# Page text
--*--

March 2026
Brutal IRS Trap Wipes Out Goodwill Clothing Deductions
If you donate clothing or household goods to charity, there’s an IRS trap you need to know about.
In a recent Tax Court case, a taxpayer lost a $6,760 charitable deduction—not because the donations were improper, but because his documentation failed to meet strict technical requirements. The court didn’t question his generosity. It denied the deduction because the receipts and Form 8283 were incomplete.
Here’s the key issue: For non-cash donations over $250, you must obtain a contemporaneous written acknowledgment from the charity. For donations over $500, you must also maintain detailed records showing what you donated, when you acquired the items, and their cost or basis. Form 8283 must be completed accurately, including donation dates and fair market values.
Generic receipts that say “miscellaneous household items” are not enough. And once an audit begins, you cannot fix missing documentation afterward. The deduction is simply lost.
The safest approach is proactive. Before donating, prepare a detailed list of items, including descriptions and estimated values; take photographs; and provide the list to the charity so it can reference the list in its acknowledgment. Keep all supporting records with your tax files.
The bottom line: Good intentions are not sufficient. With charitable deductions, documentation is everything.
SE Rules for Converting a Business Vehicle to Personal Use
If you are a sole proprietor and considering converting a business vehicle to personal use, it’s important to understand the tax consequences before making the switch.
While the conversion itself may appear simple, the tax impact can arise either immediately or later—and sometimes in unexpected ways.
If you used the IRS standard mileage rate for the business vehicle, the conversion to personal use is generally not a taxable event. But depreciation is built into each mileage deduction (for example, 35 cents of the 72.5-cent 2026 rate counts as depreciation).
When you later sell the vehicle, you must calculate a gain or loss based on the vehicle’s adjusted business basis. Many taxpayers overlook the fact that a deductible business loss may still be available years after conversion. Importantly, only the business portion of the loss is deductible, and any gain attributable to the business portion is taxable.

--*--

Dataset rows
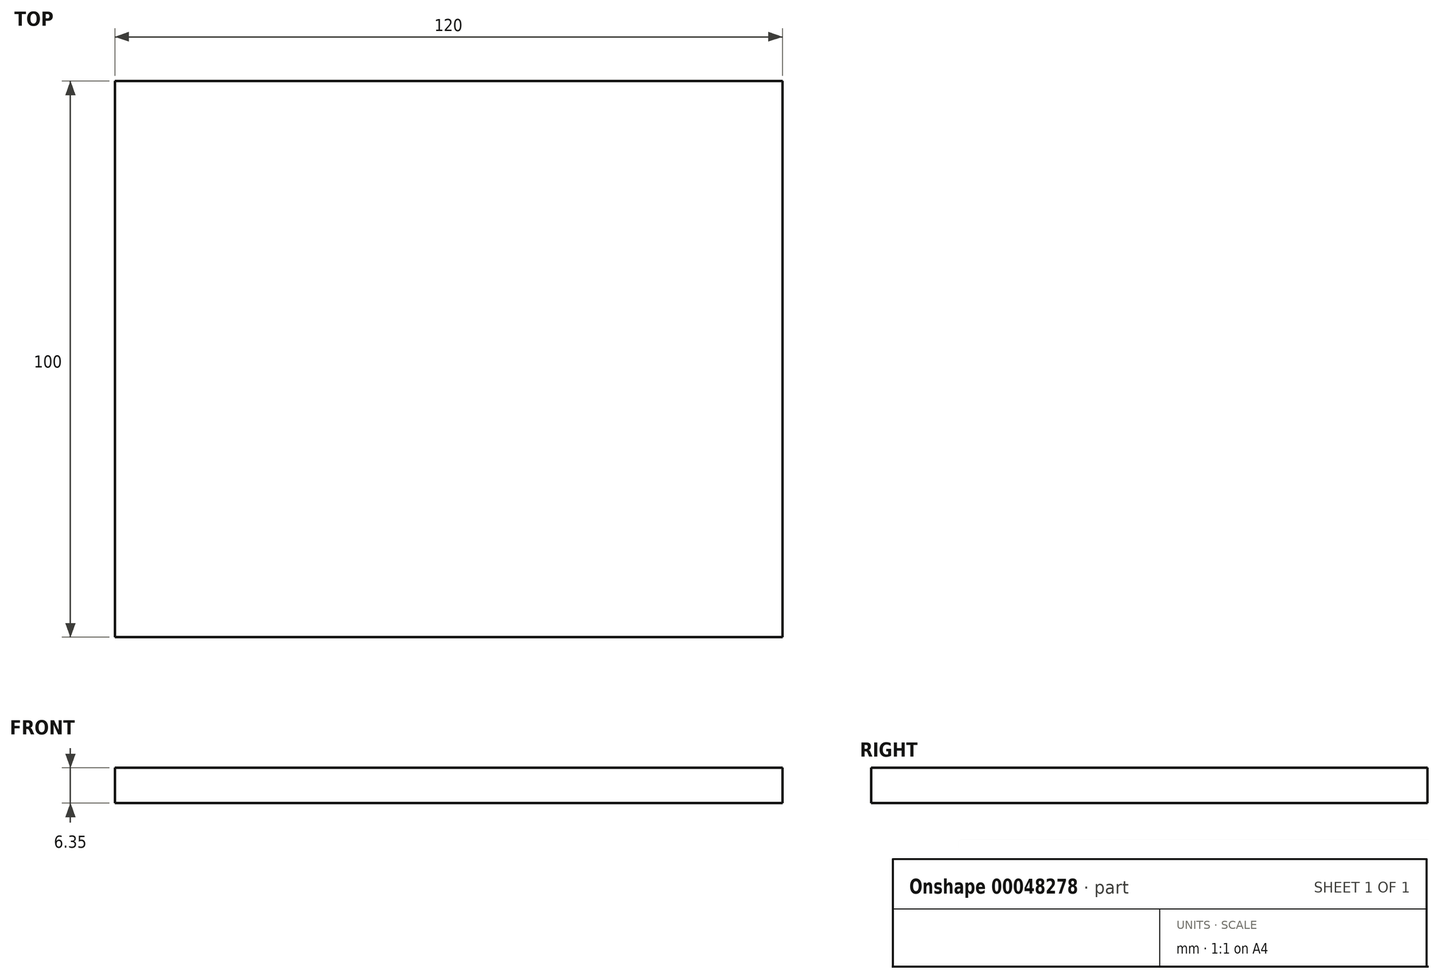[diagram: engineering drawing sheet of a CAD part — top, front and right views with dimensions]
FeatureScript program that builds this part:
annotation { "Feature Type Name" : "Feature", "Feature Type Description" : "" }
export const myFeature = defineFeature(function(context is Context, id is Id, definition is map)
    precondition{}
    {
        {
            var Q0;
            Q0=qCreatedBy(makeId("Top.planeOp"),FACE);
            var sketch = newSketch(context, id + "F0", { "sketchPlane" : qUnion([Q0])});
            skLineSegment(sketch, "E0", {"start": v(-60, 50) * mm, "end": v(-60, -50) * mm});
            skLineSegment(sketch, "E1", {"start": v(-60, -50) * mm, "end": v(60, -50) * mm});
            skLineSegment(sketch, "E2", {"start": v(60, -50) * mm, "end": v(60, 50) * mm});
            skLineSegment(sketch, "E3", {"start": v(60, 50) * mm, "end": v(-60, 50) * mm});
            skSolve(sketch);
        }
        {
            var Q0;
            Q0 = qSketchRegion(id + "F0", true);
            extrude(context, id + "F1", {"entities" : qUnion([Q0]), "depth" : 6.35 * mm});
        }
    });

--*--

# Exercise requirements
1. Please repeat the tax article starting with "While the conversion" and going on through "portion is taxable.", switching "standard mileage rate" to "actual expense method".
2. In the tax article, how much was the charitable deduction that the taxpayer lost in the recent Tax Court case?

# Full solutions
1.
While the conversion itself may appear simple, the tax impact can arise either immediately or later—and sometimes in unexpected ways.
If you used the IRS actual expense method for the business vehicle, the conversion to personal use is generally not a taxable event. But depreciation is built into each mileage deduction (for example, 35 cents of the 72.5-cent 2026 rate counts as depreciation).
When you later sell the vehicle, you must calculate a gain or loss based on the vehicle’s adjusted business basis. Many taxpayers overlook the fact that a deductible business loss may still be available years after conversion. Importantly, only the business portion of the loss is deductible, and any gain attributable to the business portion is taxable.

2. $6,760